For a restaurant list, the case is clearest when Ripasso Superiore Classico from an estate-level producer occupies the middle tier of the by-the-glass program. It is heavier than a light red, lighter than a full Amarone, and pairs across a wider range of dishes than either extreme. A sommelier can pour it alongside a mushroom risotto, a duck breast, or a braised short rib and be right each time. That versatility is, arguably, the best argument for the style: not that it approximates Amarone at a lower price, but that it does something the other wines in the hierarchy cannot, which is occupy the useful middle ground with genuine structure and without ceremony.
The value argument holds on one condition: that you are selecting Ripasso from producers whose Amarone you would drink. If the Amarone is not serious work, the Ripasso is not worth the premium over straight Valpolicella Classico. If the Amarone is careful and the marc genuinely expressive, the Ripasso from the same estate is a reasonable, often very good, use of the same raw material.

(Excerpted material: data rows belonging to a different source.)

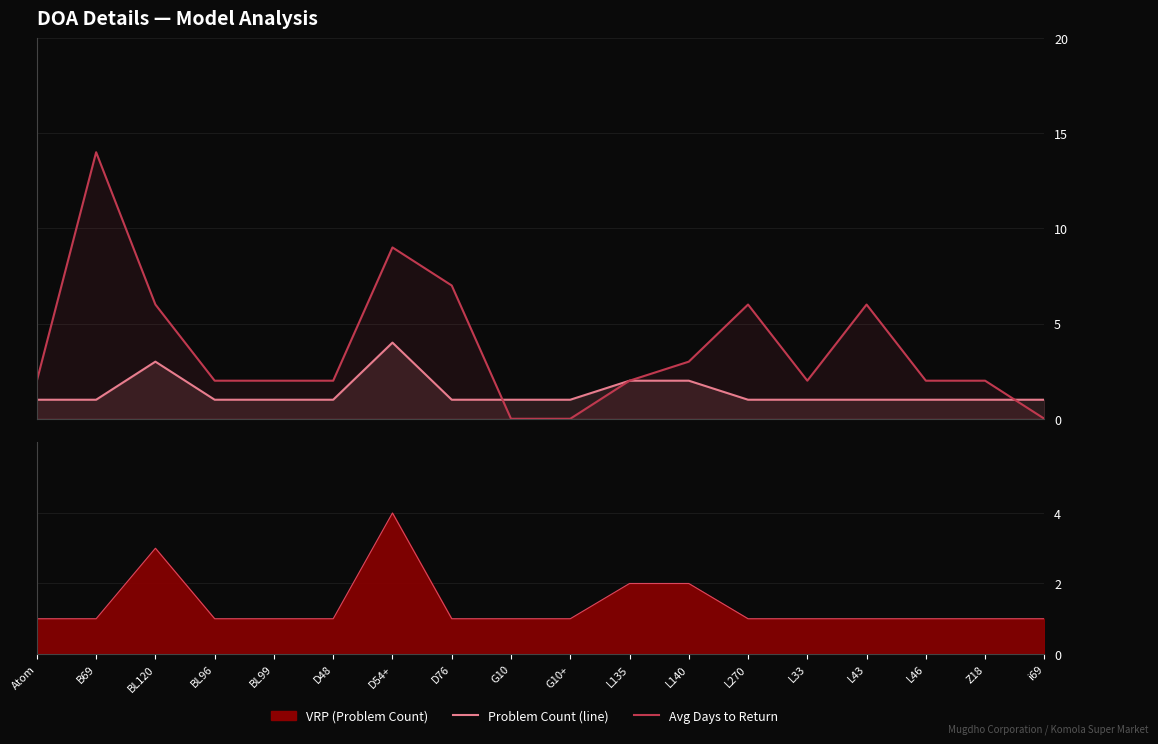

Is the value of Problem Count at Atom greater than the value of Avg Days to Return at L43?

No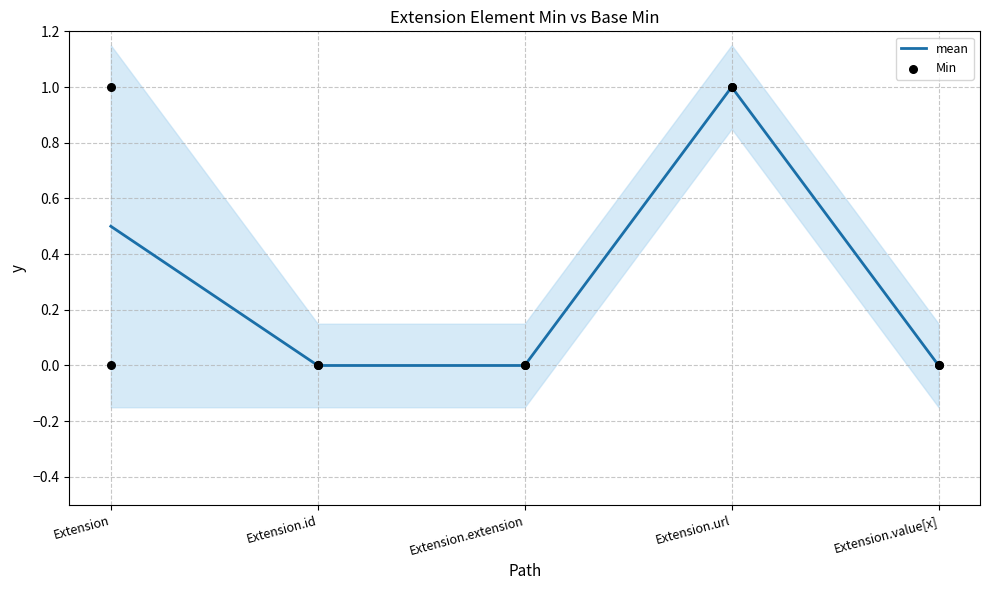

What are all the series names shown in the legend?

mean, Min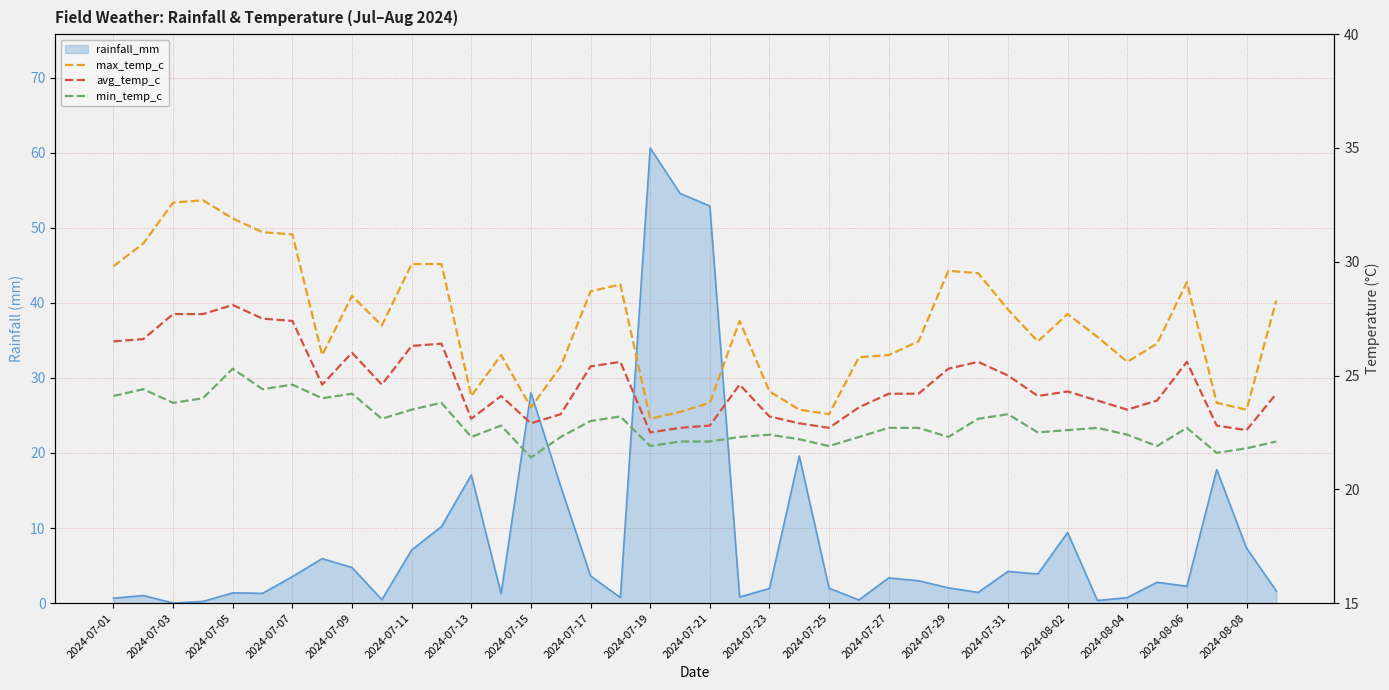

True or false: min_temp_c and avg_temp_c intersect in this chart.

False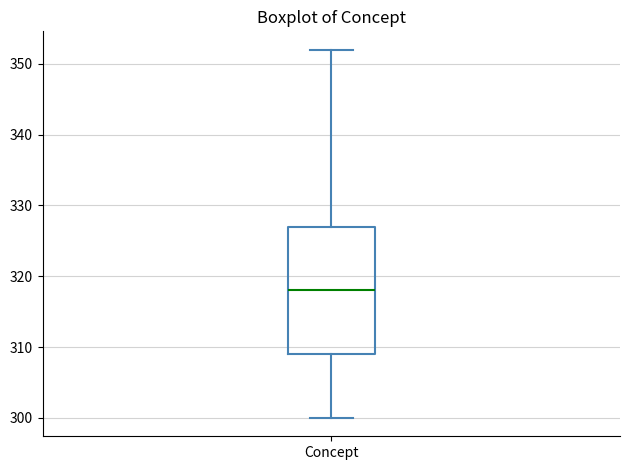

Transcribe this box plot: give where the median line is, the range the box spans, and where the two whiskers end, as read against the y-axis. The values are not printed on the chart, so give them approximately, as read against the axis.

median 318, box 309 to 327, whiskers 300 to 352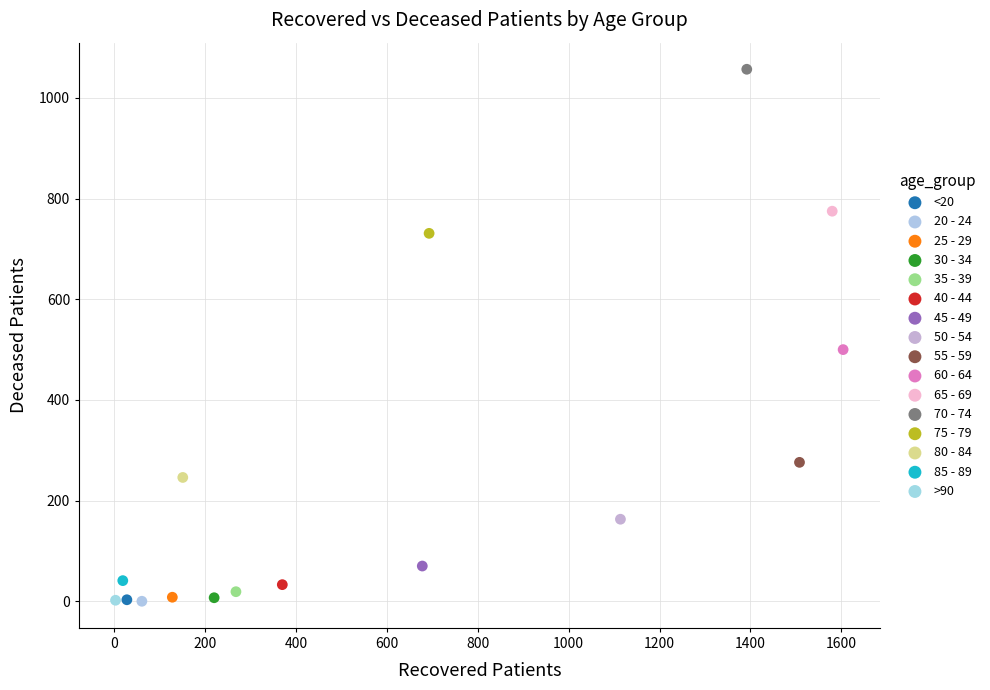

Which series contains the highest Y value?

70 - 74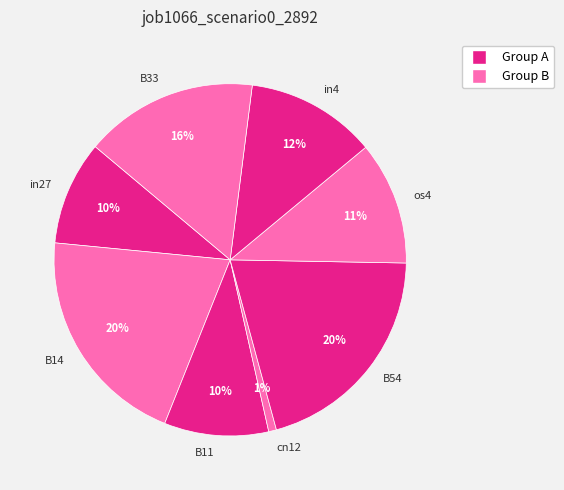

To the nearest percent, what is the combined percentage of os4 and B11?

21%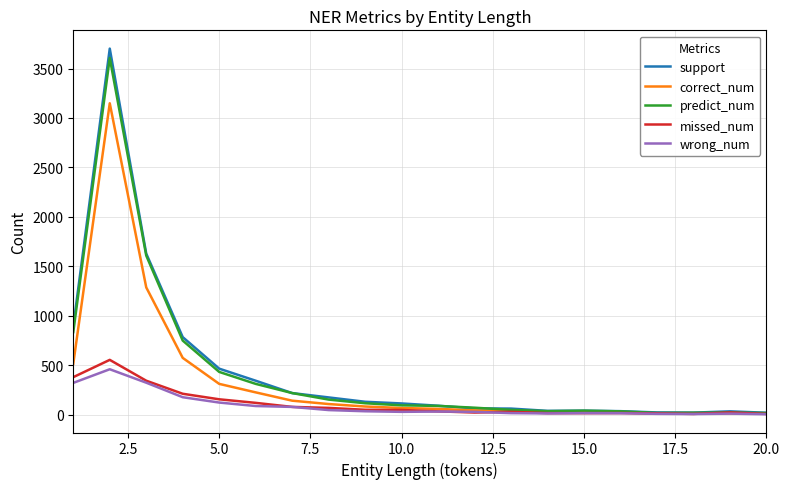

Which series has the largest range (max minus min)?

support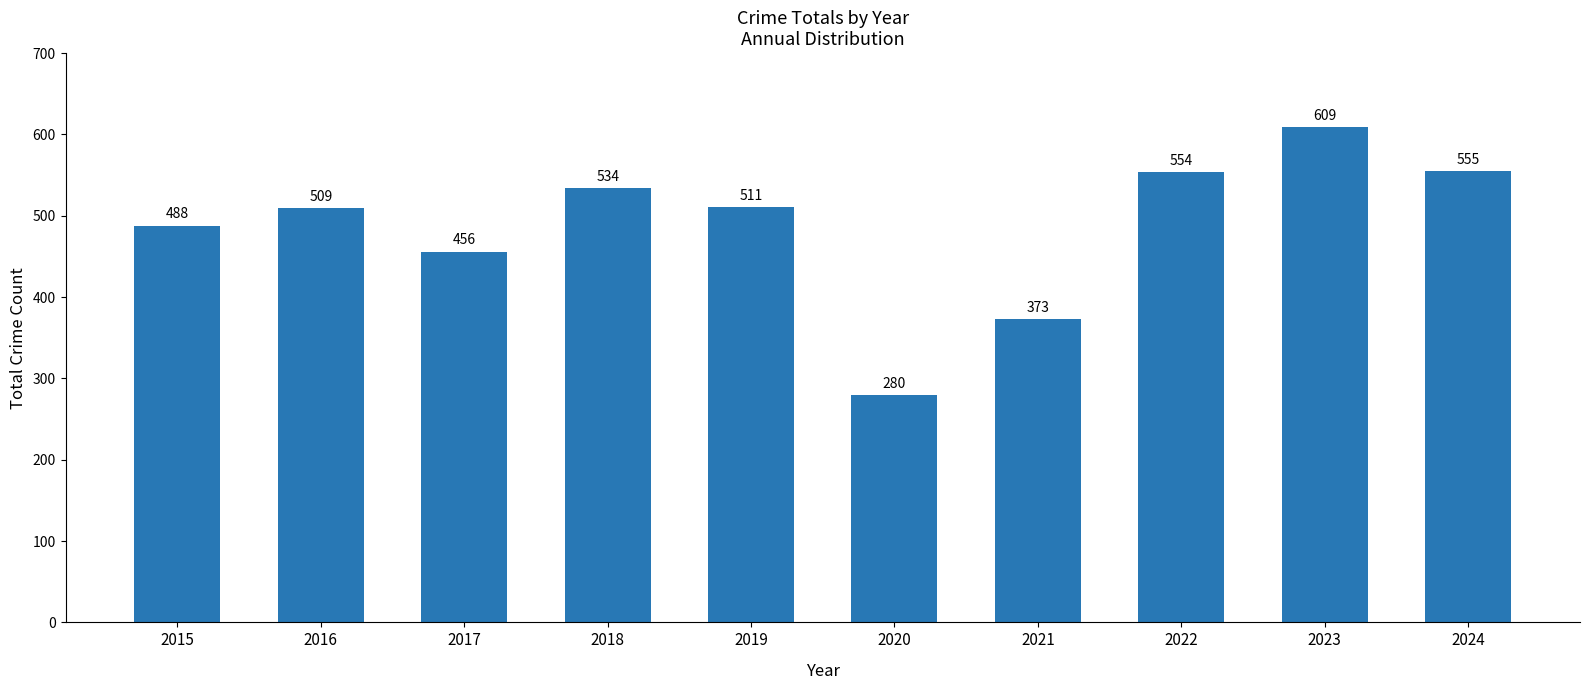

Count the number of data series in this chart.

1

The Valpolicella region guide provides the wider geographic and stylistic context; both pieces together map the complete hierarchy before you commit to a case.
Ripasso is not a shortcut. It is a commitment to the specific intersection of Valpolicella’s base wine, Amarone’s spent skins, and a second fermentation that no amount of blending or technical intervention can properly simulate. Whether the result is worth the investment depends almost entirely on who made the Amarone that produced the marc. Buy accordingly.